Zitat von FAB.Die Mitteilung der StA im Falle Kachelmann, eine Anklageerhebung stehe noch nicht fest, ist m.E. schlicht eine Umschreibung dafür, daß die Ermittlungen noch nicht abgeschlossen sind. Was es da noch zu ermitteln gibt, darüber kann ich auch nur spekulieren - psychologisches Gutachten über die Glaubwürdigkeit der mutmaßlichen Geschädigten?
Ja, und da stellt sich mir eben unverändert die Frage, wieso man angesichts der Schwere des Eingriffs in die Existenz eines Menschen, welche die U-Haft bedeutet, das (und sonstige Ermittlungen) nicht hätte machen können, bevor man ggf. die U-Haft erwirkt.
Jedenfalls aufgrund dessen, was bisher der Öffentlichkeit mitgeteilt wurde, erknne ich keinen Hinweis darauf, daß über die generelle Fluchtgefahr hinaus, die sich aus dem Wohnsitz im Ausland ableiten läßt, Kachelmann konkrete Fluchtpläne gehabt hätte. Offenbar hatte man ihn ja noch nicht einmal von der Anzeige und den Ermittlungen gegen ihn in Kenntnis gesetzt. Wie er hätte verdunkeln können, ist auch ganz unklar.
Kurzum, lieber FAB.: Bei mir verstärkt sich der Eindruck, daß hier mit obrigkeitsstaatlicher Willkür gehandelt wurde. Natürlich kann es sein, daß es Erkenntnisse gibt, die den Fall in einem ganz anderen Licht erscheinen lassen, die aber der Öffentlichkeit nicht zugänglich sind, und die diesen Eindruck zerstreuen würden.
In jedem Fall sollte sich die Staatsanwaltschaft mit der Entscheidung über die Anklageerhebung beeilen, damit dieser Eindruck der Willkür nicht weiter verstärkt wird.

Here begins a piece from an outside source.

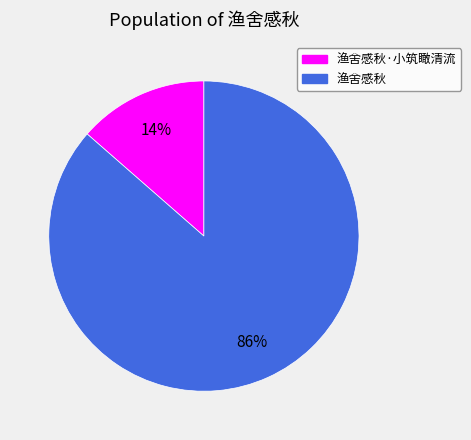

Is there a majority slice in this chart?

Yes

Ich sehe den konkreten Fall gar nicht so viel weniger kritisch; was bisher zu lesen war, läßt mir die (fortdauernde) Haft eher unangebracht erscheinen. Wie ich oben schon schrieb: ich würde wirklich gerne die Begründung der Haftanordnung lesen. Das Gesetz, man lese die §§ 112-130 StPO, ist m.E. nicht schlecht, auch nicht übermäßig "obrigkeitsstaatlich", sondern durchaus um den Ausgleich zwischen der schonenden Behandlung des möglicherweise Unschuldigen und den Notwendigkeiten effektiver Strafrechtspflege bemüht. Zumal der § 116 StPO eröffnet genug Möglichkeiten, den Einzelfall angemessen zu behandeln, und nach §§ 117, 118 StPO kann der Beschuldigte "jederzeit" im Rahmen der Haftprüfung unter anwaltlichem Beistand unmittelbar gegenüber dem zuständigen Richter vorbringen, daß und warum der Haftbefehl aufzuheben oder außer Vollzug zu setzen sei. Bei der Entscheidung hierüber hat der Richter zwar naturgemäß Bewertungs- und Beurteilungsspielräume; das liegt aber in der Natur jeder Rechtsanwendung.